Task objective:
All records must be quoted exactly. Omit the pictures.
--- Stored data ---
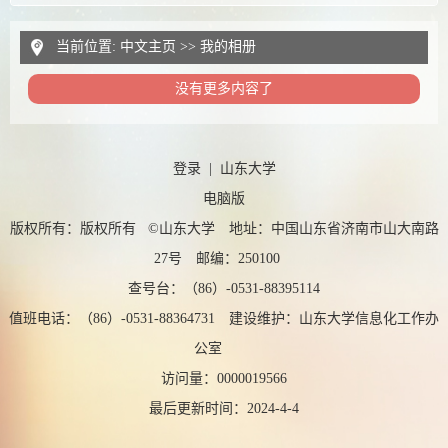
当前位置:
中文主页
>>
我的相册
没有更多内容了
登录
|
山东大学
电脑版
版权所有：版权所有 ©山东大学 地址：中国山东省济南市山大南路
27号 邮编：250100
查号台：（86）-0531-88395114
值班电话：（86）-0531-88364731 建设维护：山东大学信息化工作办
公室
访问量：
0000019566
最后更新时间：
2024
-
4
-
4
---
Response area:
当前位置:
中文主页
>>
我的相册
没有更多内容了
登录
|
山东大学
电脑版
版权所有：版权所有 ©山东大学 地址：中国山东省济南市山大南路
27号 邮编：250100
查号台：（86）-0531-88395114
值班电话：（86）-0531-88364731 建设维护：山东大学信息化工作办
公室
访问量：
0000019566
最后更新时间：
2024
-
4
-
4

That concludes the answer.